D’où des ordonnances d’expulsion sans délai… qui seront exécutées ou non (après tout l’heure n’est-elle pas à une tentative de début d’apaisement ?).
TA Nantes, ord., 10 janvier 2019, n°1900070, 1900069
domaine public et gilets jaunes
Voir :
III. Pour le TA de Versailles, le juge administratif est incompétent pour le domaine public routier : seul le juge judiciaire peut être saisi
Le tribunal administratif de Versailles, lui, a adopté une position radicalement différente sur une question en amont de ce qui a été décidé à Nantes : ce TA s’est déclaré incompétent pour ordonner l’expulsion de personnes se revendiquant du mouvement des gilets jaunes du domaine public routier.

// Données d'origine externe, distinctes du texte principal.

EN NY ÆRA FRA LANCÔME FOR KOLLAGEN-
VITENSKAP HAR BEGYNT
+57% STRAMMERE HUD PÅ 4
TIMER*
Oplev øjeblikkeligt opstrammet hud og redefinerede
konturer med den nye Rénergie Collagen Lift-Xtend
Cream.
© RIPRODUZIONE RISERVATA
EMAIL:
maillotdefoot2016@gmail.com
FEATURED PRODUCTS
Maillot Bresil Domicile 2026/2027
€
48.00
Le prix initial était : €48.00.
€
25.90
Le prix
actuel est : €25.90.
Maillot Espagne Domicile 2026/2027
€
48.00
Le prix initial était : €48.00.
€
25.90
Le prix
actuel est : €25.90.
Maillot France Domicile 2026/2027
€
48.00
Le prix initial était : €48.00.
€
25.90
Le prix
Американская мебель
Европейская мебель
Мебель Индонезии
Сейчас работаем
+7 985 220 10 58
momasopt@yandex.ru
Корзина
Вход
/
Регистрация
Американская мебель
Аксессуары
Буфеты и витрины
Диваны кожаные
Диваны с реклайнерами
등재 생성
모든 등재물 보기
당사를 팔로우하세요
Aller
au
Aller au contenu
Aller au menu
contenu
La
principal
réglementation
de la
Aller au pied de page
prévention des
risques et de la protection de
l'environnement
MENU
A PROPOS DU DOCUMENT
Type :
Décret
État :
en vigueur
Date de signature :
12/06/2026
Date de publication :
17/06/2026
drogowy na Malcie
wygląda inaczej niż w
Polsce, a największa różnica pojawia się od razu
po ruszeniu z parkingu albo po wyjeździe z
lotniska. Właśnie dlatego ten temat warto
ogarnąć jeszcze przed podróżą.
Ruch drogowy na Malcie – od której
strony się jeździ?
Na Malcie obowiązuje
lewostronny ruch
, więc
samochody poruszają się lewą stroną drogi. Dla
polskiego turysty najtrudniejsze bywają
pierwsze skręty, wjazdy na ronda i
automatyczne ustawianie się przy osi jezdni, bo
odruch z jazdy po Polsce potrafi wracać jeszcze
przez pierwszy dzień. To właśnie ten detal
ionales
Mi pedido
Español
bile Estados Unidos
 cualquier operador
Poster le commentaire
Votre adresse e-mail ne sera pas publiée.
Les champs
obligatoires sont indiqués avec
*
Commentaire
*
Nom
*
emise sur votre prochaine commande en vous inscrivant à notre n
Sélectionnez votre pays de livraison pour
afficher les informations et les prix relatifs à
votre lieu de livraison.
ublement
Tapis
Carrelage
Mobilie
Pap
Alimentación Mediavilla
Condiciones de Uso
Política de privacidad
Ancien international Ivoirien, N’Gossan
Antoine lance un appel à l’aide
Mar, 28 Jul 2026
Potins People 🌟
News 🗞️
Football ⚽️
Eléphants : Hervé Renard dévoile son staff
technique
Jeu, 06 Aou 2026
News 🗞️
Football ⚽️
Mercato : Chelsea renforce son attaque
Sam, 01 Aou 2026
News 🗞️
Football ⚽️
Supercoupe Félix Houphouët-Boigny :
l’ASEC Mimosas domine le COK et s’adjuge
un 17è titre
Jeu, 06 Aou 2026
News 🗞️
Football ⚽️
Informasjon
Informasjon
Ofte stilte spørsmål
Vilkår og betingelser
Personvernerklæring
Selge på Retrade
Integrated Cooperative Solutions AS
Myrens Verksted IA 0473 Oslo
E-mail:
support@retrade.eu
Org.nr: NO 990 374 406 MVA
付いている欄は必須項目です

Faisant application d’une jurisprudence constante (Tribunal des conflits, 8 décembre 2014, n°C3971), le tribunal a considéré que la demande qui lui était présentée par le préfet des Yvelines, tendant à ce que soit ordonnée l’évacuation d’un rond-point de Bonnières-sur-Seine occupé par des personnes se revendiquant du mouvement dit des gilets jaunes était de la compétence du juge judiciaire et non de celle du juge administratif dès lors qu’était occupé le domaine public routier.
Voir cette décision TA Versailles, 21 février 2019, n° 1901265 :
1901265 (2)
IV. Qu’en penser ?
Voyons la décision, précitée, du Tribunal des conflits (TC) :
Il en résulte que, pour citer le résumé des tables du rec., qu’il y a :
« compétence des juridictions judiciaires, en application de l’article L. 116-1 du code de la voirie routière pour connaître d’une action tendant à l’expulsion d’occupants sans titre d’un local situé dans ce mur de soutènement.»
Donc la position du TA de Versailles paraît plus solide même si la position du TC était en elle-même discutable car le texte spécial qu’il est question d’appliquer et conduisant à cette solution est l’article L. 116-1 du code de la voirie routière alors ainsi rédigé :
” La répression des infractions à la police de la conservation du domaine public routier est poursuivie devant la juridiction judiciaire sous réserve des questions préjudicielles relevant de la compétence de la juridiction administrative ” ;
… ce qui semble plus relever des contraventions dites de petite voirie et de la police de la conservation du domaine public routier… que du pouvoir de police général.
Cela dit, la position du TA de Nantes peut se justifier en tant qu’elle ne procèderait pas à une expulsion dans le cadre de la police de conservation du domaine mais dans celui de la police administrative générale pour des raisons de sécurité…
Le débat reste donc ouvert même si la saisine du juge judiciaire (hélas moins habitué aux questions des police administrative…) semble plus prudente donc.